To prove it, Joyce laid out a timeline of attacks carried out by Russia against Ukraine in the months leading up to and through the war, ranging from website defacements and DDoS attacks to the deployment of damaging wiper malware and a major hack of satellite provider Viasat right before the invasion started, something Victor Zhora, deputy head of Ukraine’s State Special Communications Service told reporters caused significant damage to Ukrainian communications infrastructure.
If you go back further, Ukraine’s Security Service suffered a multi-day DDoS attack against its website February 2021, and beat back an effort to hack their classified military systems in March of the same year. Both campaigns were attributed to the Russian government. (Hat tip to the Center for Strategic and International Studies)
Throw in the operations of “vigilante” hacking groups working on behalf of both Ukraine (the IT Army) and Russia (where Joyce and other officials worry ransomware gangs will soon be co-opted for state-directed hacks if they haven’t been already), the level of hacking leading up to and throughout the war has lived up to the billing.
Zhora said recently that his country’s work building up digital resilience in the face of relentless Russian cyberattacks in prior years has positioned them well to beat back many attempted hacks. Joyce largely agreed with that view, saying the excellence of Ukraine’s defensive posture was likely “a contributing factor” to initial impressions that predictions of cyberwar were overblown.
◆ ◆ ◆ ◆ ◆ ◆ ◆
◆ **USING THE INFORMATION**
A - According to the text on Russian cyberattacks against Ukraine, which satellite provider suffered a major hack right before the invasion started?
B - Repeat the part of the text on Russian cyberattacks against Ukraine starting with "To prove it, Joyce" and going on through "and International Studies)".
C - Proceed with the text on Russian cyberattacks against Ukraine from the point where it stops.
◆ ◆ ◆ ◆ ◆ ◆ ◆
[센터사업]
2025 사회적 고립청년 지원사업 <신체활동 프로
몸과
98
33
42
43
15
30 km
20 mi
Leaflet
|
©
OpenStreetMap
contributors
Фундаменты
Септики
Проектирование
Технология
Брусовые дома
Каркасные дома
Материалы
◆ ◆ ◆ ◆ ◆ ◆ ◆
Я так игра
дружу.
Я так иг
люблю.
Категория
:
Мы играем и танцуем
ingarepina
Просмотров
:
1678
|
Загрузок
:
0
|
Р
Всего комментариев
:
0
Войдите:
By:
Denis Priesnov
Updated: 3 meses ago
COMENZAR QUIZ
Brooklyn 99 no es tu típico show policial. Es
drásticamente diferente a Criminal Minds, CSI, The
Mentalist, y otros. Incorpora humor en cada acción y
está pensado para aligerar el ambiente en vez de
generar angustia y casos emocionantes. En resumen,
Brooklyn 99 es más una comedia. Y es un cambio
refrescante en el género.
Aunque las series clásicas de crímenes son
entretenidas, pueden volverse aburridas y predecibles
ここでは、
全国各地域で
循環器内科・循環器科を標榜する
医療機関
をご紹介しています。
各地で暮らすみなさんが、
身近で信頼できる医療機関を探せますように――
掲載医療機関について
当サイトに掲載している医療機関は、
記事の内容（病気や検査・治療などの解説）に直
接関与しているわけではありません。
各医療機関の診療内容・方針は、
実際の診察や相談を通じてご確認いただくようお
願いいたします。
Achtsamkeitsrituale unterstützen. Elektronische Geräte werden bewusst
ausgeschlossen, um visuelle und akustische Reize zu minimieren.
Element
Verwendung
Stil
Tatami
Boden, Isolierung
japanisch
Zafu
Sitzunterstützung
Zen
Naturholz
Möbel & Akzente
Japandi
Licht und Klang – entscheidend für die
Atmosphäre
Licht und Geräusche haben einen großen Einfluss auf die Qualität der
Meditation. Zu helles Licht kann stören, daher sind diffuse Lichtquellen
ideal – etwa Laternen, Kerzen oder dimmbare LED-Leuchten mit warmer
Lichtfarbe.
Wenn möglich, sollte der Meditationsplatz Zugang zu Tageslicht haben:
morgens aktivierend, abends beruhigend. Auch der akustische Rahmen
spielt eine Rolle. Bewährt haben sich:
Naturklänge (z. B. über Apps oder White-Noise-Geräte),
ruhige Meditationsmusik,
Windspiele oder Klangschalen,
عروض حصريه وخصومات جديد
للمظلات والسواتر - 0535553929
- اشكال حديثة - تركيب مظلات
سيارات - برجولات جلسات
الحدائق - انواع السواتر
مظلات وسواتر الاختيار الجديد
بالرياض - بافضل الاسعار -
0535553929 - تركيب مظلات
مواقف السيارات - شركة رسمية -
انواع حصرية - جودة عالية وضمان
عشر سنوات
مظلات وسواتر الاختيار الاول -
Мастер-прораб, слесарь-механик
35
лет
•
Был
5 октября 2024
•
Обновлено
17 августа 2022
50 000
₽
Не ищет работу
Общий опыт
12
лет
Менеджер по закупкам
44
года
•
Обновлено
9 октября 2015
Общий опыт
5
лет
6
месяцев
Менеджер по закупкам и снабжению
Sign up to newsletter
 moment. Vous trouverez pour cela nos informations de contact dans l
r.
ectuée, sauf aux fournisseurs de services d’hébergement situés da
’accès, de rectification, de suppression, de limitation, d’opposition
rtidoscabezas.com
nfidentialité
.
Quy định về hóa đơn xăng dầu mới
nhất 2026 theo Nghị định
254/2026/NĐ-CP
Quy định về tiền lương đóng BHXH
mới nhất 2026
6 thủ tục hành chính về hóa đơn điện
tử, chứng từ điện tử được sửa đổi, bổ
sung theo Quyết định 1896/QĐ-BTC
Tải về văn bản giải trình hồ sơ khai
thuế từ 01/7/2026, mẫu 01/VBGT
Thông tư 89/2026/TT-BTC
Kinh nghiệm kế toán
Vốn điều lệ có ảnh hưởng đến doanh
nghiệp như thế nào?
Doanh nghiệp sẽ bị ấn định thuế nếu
◆ ◆ ◆ ◆ ◆ ◆ ◆
◆ **ANSWERS FOR THE EXERCISE**
A - Viasat.

B -
To prove it, Joyce laid out a timeline of attacks carried out by Russia against Ukraine in the months leading up to and through the war, ranging from website defacements and DDoS attacks to the deployment of damaging wiper malware and a major hack of satellite provider Viasat right before the invasion started, something Victor Zhora, deputy head of Ukraine’s State Special Communications Service told reporters caused significant damage to Ukrainian communications infrastructure.
If you go back further, Ukraine’s Security Service suffered a multi-day DDoS attack against its website February 2021, and beat back an effort to hack their classified military systems in March of the same year. Both campaigns were attributed to the Russian government. (Hat tip to the Center for Strategic and International Studies)

C -
On the prospects of Russia drafting ransomware gangs into the war effort, Joyce said global economic sanctions imposed on Moscow led by the U.S. Treasury Department and European allies have made it harder for these criminal hacking groups to extract ransom payments from victims and purchase command and control infrastructure to carry out their attacks.
“People were asking ‘Well you know, I’m not sure we’re seeing a dip in ransomware, how do you know this; can you show me?' I would just say: how did we know? Really? We’re NSA,” said Joyce, alluding to the agency’s core mission of collecting signals intelligence. “We heard them say they can’t get their money out. We heard them say that they can’t buy infrastructure.”
Those successes are likely temporary, he said, but it does demonstrate that it is possible to make life harder for the criminal gangs that have been extorting and terrorizing businesses and governments from the safety of Russia.
“Like all of us, they will adapt, they’ll find new ways and we are seeing an uptick in some areas as they solve these problems, but it does show that there are levers that can be applied to this problem,” he said.